* REQUIRED ACTION
Look at the entries below and restate word for word the lines from the first through the one that has "- loc & iloc的区别：建议当用行索引的时候, 尽量用".

* Data entries
★ ★ ★ ★ ★ ★ ★

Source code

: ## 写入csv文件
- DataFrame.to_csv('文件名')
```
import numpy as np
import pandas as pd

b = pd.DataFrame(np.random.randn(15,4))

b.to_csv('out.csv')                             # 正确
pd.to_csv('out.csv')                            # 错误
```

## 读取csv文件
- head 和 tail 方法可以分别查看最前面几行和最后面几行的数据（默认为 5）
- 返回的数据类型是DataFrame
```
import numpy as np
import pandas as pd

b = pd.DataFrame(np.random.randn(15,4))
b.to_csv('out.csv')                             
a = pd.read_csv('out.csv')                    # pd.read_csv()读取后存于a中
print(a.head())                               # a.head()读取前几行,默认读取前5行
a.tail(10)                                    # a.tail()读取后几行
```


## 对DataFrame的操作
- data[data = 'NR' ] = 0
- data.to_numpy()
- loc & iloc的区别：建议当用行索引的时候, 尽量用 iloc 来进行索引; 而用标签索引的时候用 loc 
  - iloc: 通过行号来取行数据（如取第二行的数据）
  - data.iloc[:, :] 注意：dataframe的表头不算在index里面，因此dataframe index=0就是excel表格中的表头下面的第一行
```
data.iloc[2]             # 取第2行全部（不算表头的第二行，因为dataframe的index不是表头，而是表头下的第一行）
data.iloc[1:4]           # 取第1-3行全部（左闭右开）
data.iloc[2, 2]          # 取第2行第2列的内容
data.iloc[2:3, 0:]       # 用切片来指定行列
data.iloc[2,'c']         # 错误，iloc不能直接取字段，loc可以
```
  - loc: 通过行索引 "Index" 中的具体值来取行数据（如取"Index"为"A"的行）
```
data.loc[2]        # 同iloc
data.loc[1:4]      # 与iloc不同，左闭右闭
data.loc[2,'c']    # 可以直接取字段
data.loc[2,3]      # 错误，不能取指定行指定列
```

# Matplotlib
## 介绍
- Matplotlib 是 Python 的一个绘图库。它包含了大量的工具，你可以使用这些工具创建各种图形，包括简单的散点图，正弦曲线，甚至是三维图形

★ ★ ★ ★ ★ ★ ★

* YOUR RESPONSE
Source code

: ## 写入csv文件
- DataFrame.to_csv('文件名')
```
import numpy as np
import pandas as pd

b = pd.DataFrame(np.random.randn(15,4))

b.to_csv('out.csv')                             # 正确
pd.to_csv('out.csv')                            # 错误
```

## 读取csv文件
- head 和 tail 方法可以分别查看最前面几行和最后面几行的数据（默认为 5）
- 返回的数据类型是DataFrame
```
import numpy as np
import pandas as pd

b = pd.DataFrame(np.random.randn(15,4))
b.to_csv('out.csv')                             
a = pd.read_csv('out.csv')                    # pd.read_csv()读取后存于a中
print(a.head())                               # a.head()读取前几行,默认读取前5行
a.tail(10)                                    # a.tail()读取后几行
```


## 对DataFrame的操作
- data[data = 'NR' ] = 0
- data.to_numpy()
- loc & iloc的区别：建议当用行索引的时候, 尽量用 iloc 来进行索引; 而用标签索引的时候用 loc 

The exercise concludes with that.